Haidt, Chapter 6, "Taste Buds of the Righteous Mind"

  • analogy of moral sense to taste sense. "the righteous mind is like a tongue with six taste receptors"
  • unpacking the metaphor:
  • places where our sensitivities to underlying value perception have depth from evolution, but have flexibility or plasticity from the "big brain", which allows for shaping within culture and retriggering.
  • morality is rich, not reducible to one taste. A way of perceiving the world. against moral monism
  • like cuisines, there is variation, but within a range.
  • mentions Enlightenment approaches, again: argument against the reductive project of philosophical ethics 113-114. ethics more like taste than science.

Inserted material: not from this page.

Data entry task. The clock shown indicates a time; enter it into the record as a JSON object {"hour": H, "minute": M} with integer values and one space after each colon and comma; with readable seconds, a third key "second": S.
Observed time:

  • Hume's three way battle: Enlightenment thinkers united in rejecting revelation as basis of morality, but divided between an transcendent view of reason as the basis (Kant) or the view that morality is part of our nature (Hume, Darwin, etc.). Hume's empiricism. also for him, morality is like taste
  • Autism argument: Bentham (utlitarianism), Kant (deontology). Think about the person who can push the fat guy.
  • Bentham told us to use arithmetic, Kant logic, to resolve moral problems. Note Bentham image and eccentric ideas. Baron-Cohen article on Bentham as having Asperger's Syndrome (part of the autism range). Kant also a solitary. Just saying. clarify point of analysis. not ad hominem. part of Enlightenment philosophy's rationalism -- a retreat from observation.
  • the x/y axis on page 117 shows a kind of "personality space" that could be used to locate Enlightenment rationalists. (Note that Haidt is looking at the psychology of the philosopher for clues about the type of theory they might have!)
  • Major global religious and ethical culture identifies virtues that seem to respond to similar basic problems of social life.
  • Avoiding bad evolutionary theory or evolutionary psychology: "just so stories" -- range of virtues suggested "receptors", but for what? the virtue? some underlying response to a problem-type?
  • moral taste receptors found in history of long standing challenges and advantages of social life. The "moral foundations" in Haidt's theory just are the evolved psychological centers of evaluation that make up moral consciousness for humans.
  • Modularity in evolutionary psychology, centers of focus, like perceptual vs. language systems. Sperber and Hirshfield: "snake detector" - note on deception/detection in biology/nature. responses to red, Hyperactive agency detection.
  • See chart, p. 125: C F L A S: Care/Harm, Fairness/Cheating, Loyalty/Betrayal, Authority/Subversion, Sanctity/Degradation
  • Work through chart. Note how the "adaptive challenges" are some of the things we have been reading research on.
  • original vs. current triggers, 123 Reason/Intuition
  • Small group discussion: Try to find examples from everyday life of events do or would trigger each of these foundations. Consider either real cases of people you know and the things they say or examples from general knowledge, or even hypothetical examples. For example:
  • You and your friends all worry about COVID cases, but some more than others. Might be observing the Care/Harm trigger.
  • You and your friends all occasionally enjoy risqué humor, but you are uncomfortable listening to people talk about intimate things like sex casually. Maybe you have a different sanctity trigger.
  • You hear someone talk uncharitably about someone who sees them as a good friend. You are triggered for disloyalty.
  • Focus on both ways that we are all triggered and ways that we are differentially triggered.